HB 2101 amends Title 75 to create an Intermodal Transportation Fund, amend the vehicle registration and driver’s license renewal periods, changes penalties imposed for driving without insurance, modifies regulations governing the use of radar speed control, changes inspection requirements for new cars, and allows for advertising revenue along state owned right of way. The Intermodal Transportation Fund will be a dedicated fund that directs investments in aviation, rail freight, passenger rail, ports, and waterways. This was a recommendation in the TFAC report, as these areas of transportation are drastically underfunded at the state level.
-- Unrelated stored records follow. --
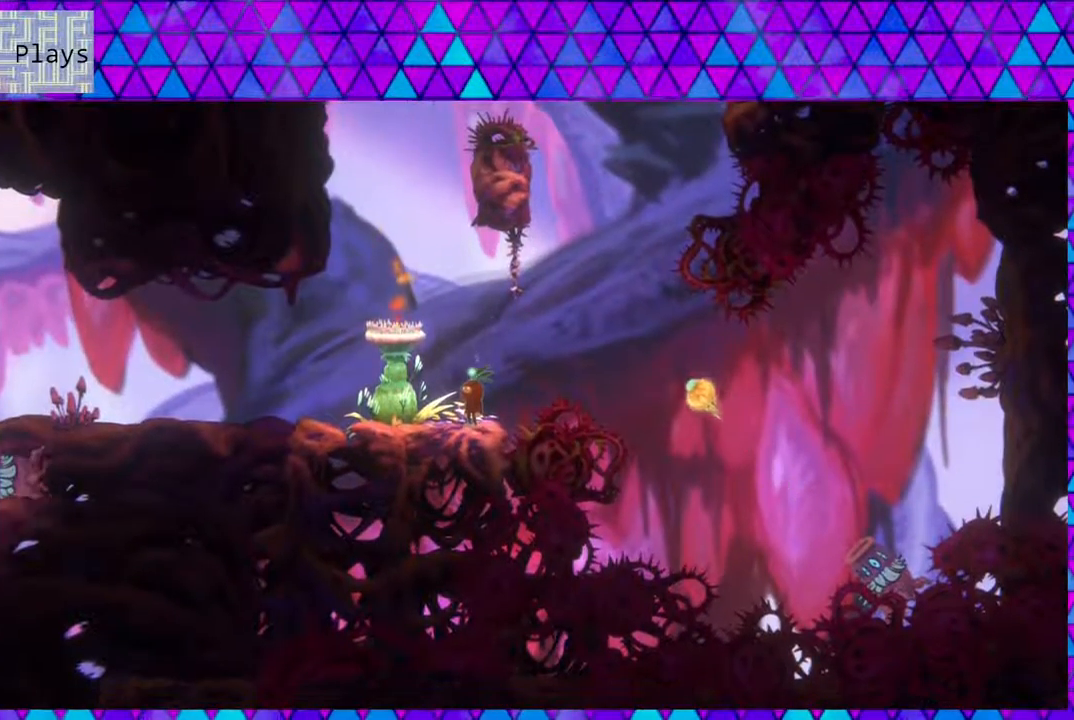
{"buttons": ["B", "DPAD_RIGHT"], "left_stick": "center", "right_stick": "center", "events": [[133, "right_stick", "center"], [183, "right_stick", "left"], [300, "right_stick", "center"], [383, "B", "down"], [383, "DPAD_RIGHT", "down"], [383, "right_stick", "left"], [433, "right_stick", "center"]]}
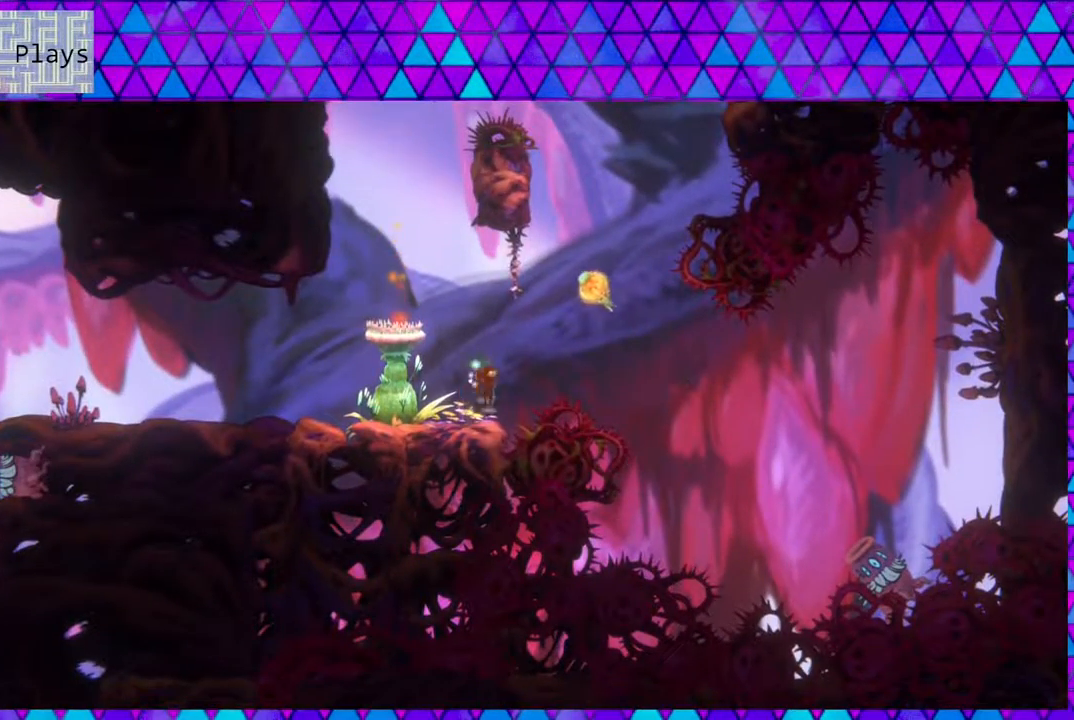
{"buttons": ["B", "Y"], "left_stick": "center", "right_stick": "center", "events": [[67, "DPAD_UP", "down"], [183, "DPAD_RIGHT", "up"], [183, "Y", "down"], [483, "DPAD_UP", "up"]]}
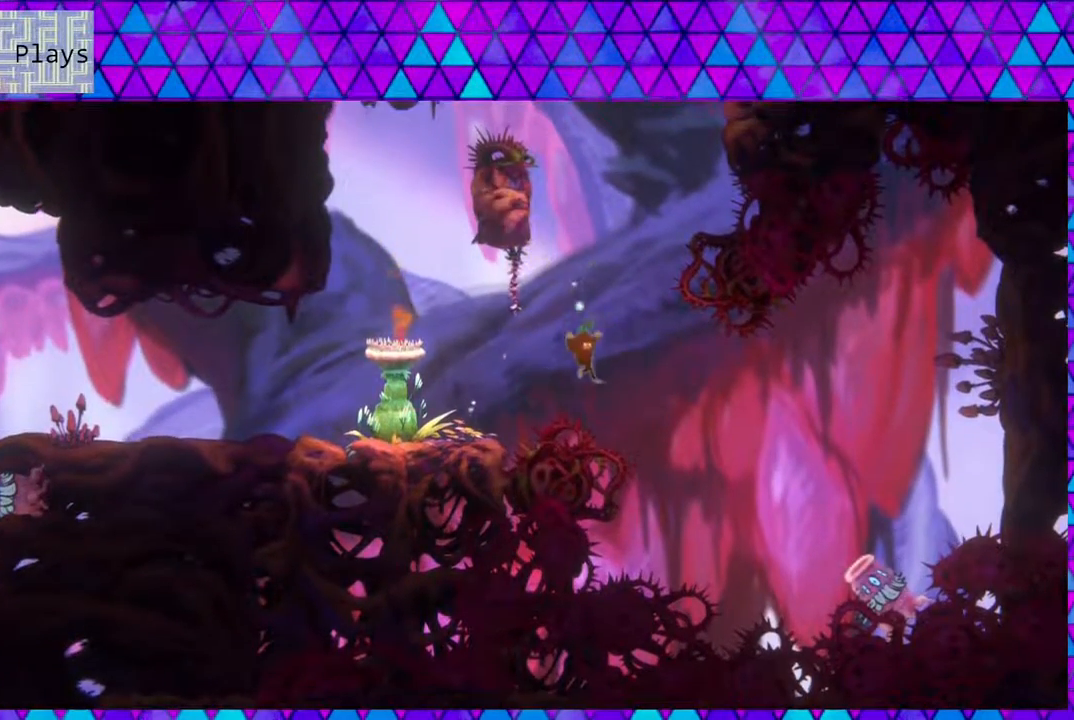
{"buttons": [], "left_stick": "center", "right_stick": "center", "events": [[17, "Y", "up"], [50, "B", "up"], [83, "DPAD_LEFT", "down"], [383, "DPAD_LEFT", "up"]]}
To offset the increased expenses of HB 2099, Pennsylvania drivers will benefit from expanding vehicle registration from one year to two and no more registration stickers. New cars will also be made exempt from needing a safety inspection during the first two years. The bill will allow for third party driver’s license exam centers to administer and issue a driver’s license; the tests will not differ to those administered by the state. The bill increases the penalty for driving without insurance to $500 for reinstatement prior to the three month suspension. Included in the bill is a provision that will allow PennDOT contractors the use of electronic speed monitoring (radar) within a work zone. Lastly, the bill will allow for PennDOT to lease space for commercial advertising where it is not prohibited by Federal law.
The text of HB 2112 was not made available at the time this was written, however a summary was available and it appears as though the bill will amend Act 44 of 2007 to shift the entirety of the $450 million annual payment made by PennDOT by the PA Turnpike into a mass transit fund. The money will be solely available for mass transit systems throughout the state. The bill will also increase the portion of the state sales tax which is directed to mass transit. Currently the portion of the sales tax dedicated to mass transit is 4.4%, under HB 2112 it will increase to 6.5%.
These three bills compliment, and are almost identical to the three Senate bills. It is the hope of many legislators, transportation officials, and those in the transportation industry that 2012 is the year Pennsylvania begins to solve the problem of infrastructure funding.